§ Request A: Translate this sentence from the Orbitz filing excerpt below into Spanish: "Capitalized terms used and not otherwise defined in this Amendment shall have the meanings assigned to such terms in the Statement."
§ Request B: Using the Orbitz filing excerpt below, decide whether each statement agrees with it. Answer yes or no for each, and quote the deciding words of the excerpt. (i) The Statement was originally filed with the Securities and Exchange Commission on October 6, 2004. (ii) Purchaser is a direct subsidiary of Cendant Corporation. (iii) The Offer Price is paid to the seller with interest.

§ Document excerpt:
──────────────────────────────
This Amendment No. 2 (this “Amendment”) amends and supplements the Solicitation/Recommendation Statement on Schedule 14D-9, as amended through the date hereof (the “Statement”), originally filed with the Securities and Exchange Commission on October 6, 2004, by Orbitz, Inc., a Delaware corporation (the “Company” or “Orbitz”), relating to the tender offers by Robertson Acquisition Corporation, a Delaware corporation (“Purchaser”) and an indirect wholly owned subsidiary of Cendant Corporation (“Parent”), a Delaware corporation, disclosed in a Tender Offer Statement on Schedule TO dated October 6, 2004 pertaining to the Company’s Class A Common Stock, par value $.001 per share (the “Class A Common Stock”), filed by Parent, to purchase all of the shares of Class A Common Stock and the Company’s Class B Common Stock, par value $.001 per share (the “Class B Common Stock” and together with the Class A Common Stock, the “Shares”), which are not currently owned by the Purchaser, at a purchase price of $27.50 per Share (such price, or any such higher price per Share as may be paid, the “Offer Price”), net to the seller in cash, without interest thereon, upon the terms and subject to the conditions set forth in the Offer to Purchase dated October 6, 2004 (the “Offer to Purchase”), and in the related Letter of Transmittal (which, together with the Offer to Purchase and any amendments or supplements thereto, are referred to herein collectively as the “Offers”). The Offer to Purchase and the Letter of Transmittal are filed as Exhibits (a)(1)(A) and (a)(1)(B) to the Statement, respectively. Capitalized terms used and not otherwise defined in this Amendment shall have the meanings assigned to such terms in the Statement.
──────────────────────────────
§ Dataset extract:

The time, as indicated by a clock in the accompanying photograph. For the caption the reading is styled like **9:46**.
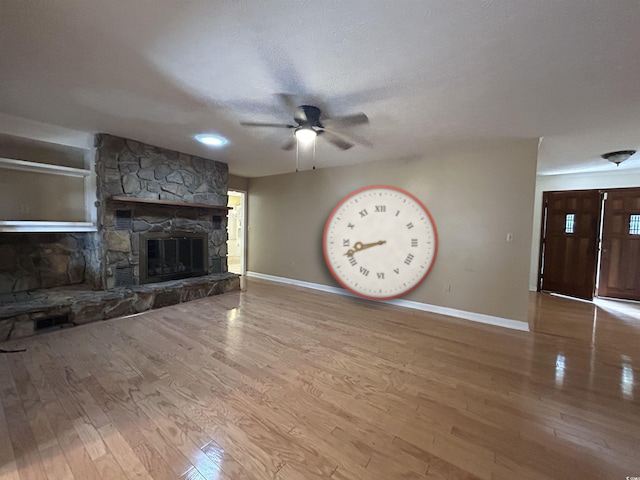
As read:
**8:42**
──────────────────────────────
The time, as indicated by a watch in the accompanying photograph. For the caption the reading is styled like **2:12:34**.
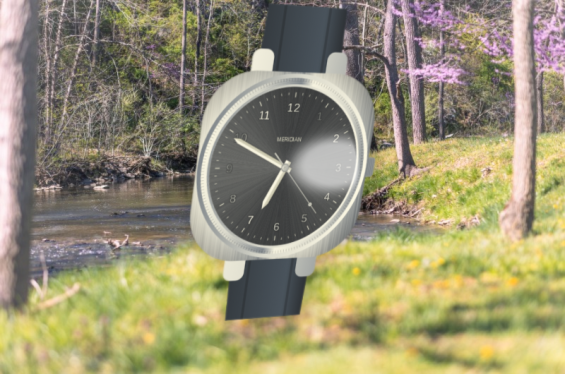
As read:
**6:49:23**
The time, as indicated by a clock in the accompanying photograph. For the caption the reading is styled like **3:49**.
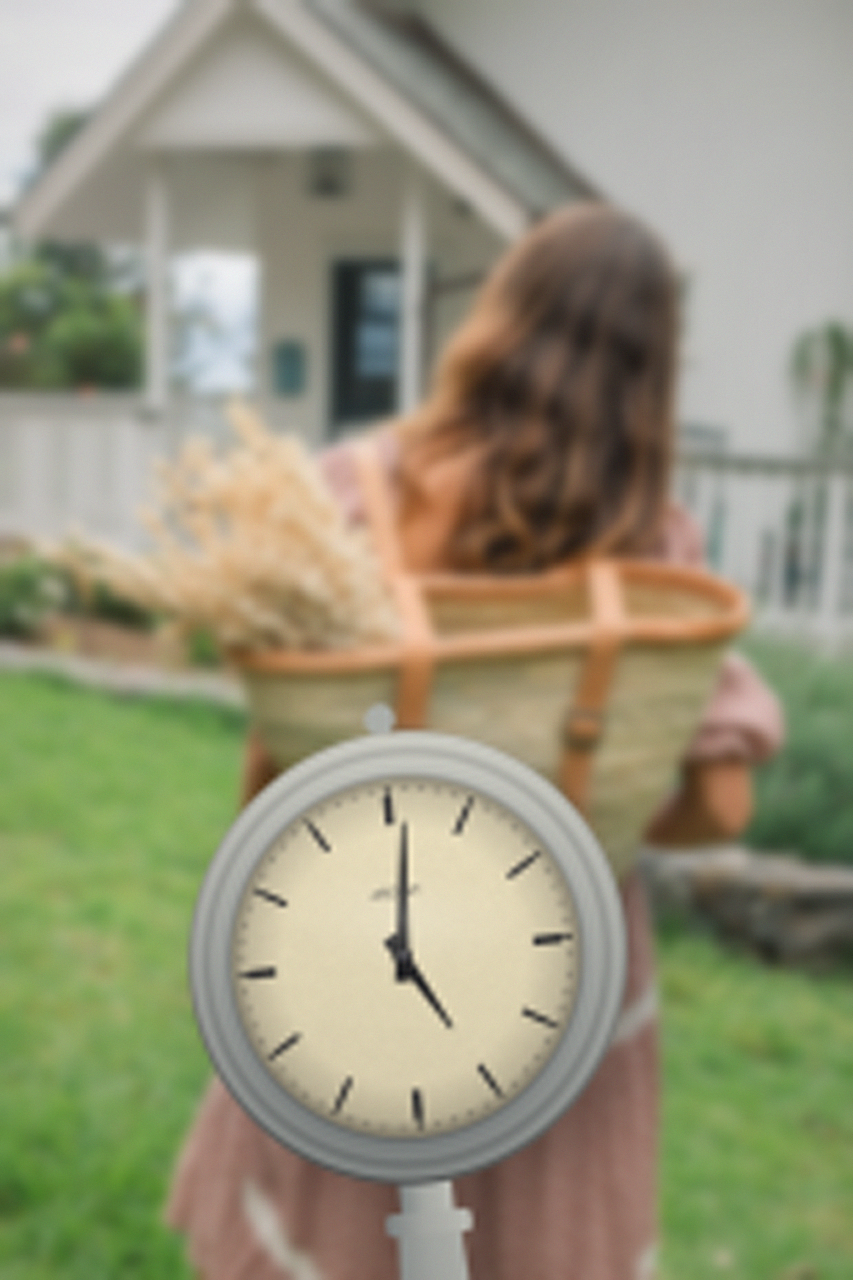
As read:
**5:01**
──────────────────────────────
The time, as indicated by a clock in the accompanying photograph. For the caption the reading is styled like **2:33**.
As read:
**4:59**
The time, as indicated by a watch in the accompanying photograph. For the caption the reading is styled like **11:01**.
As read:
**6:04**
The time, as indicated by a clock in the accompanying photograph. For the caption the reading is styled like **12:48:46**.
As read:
──────────────────────────────
§ Exercise answer A: Los términos en mayúscula utilizados y no definidos de otro modo en esta Enmienda tendrán los significados que se les asignan en la Declaración.

§ Exercise answer B:
(i) Yes: "originally filed with the Securities and Exchange Commission on October 6, 2004"
(ii) No: "an indirect wholly owned subsidiary of Cendant Corporation"
(iii) No: "net to the seller in cash, without interest thereon"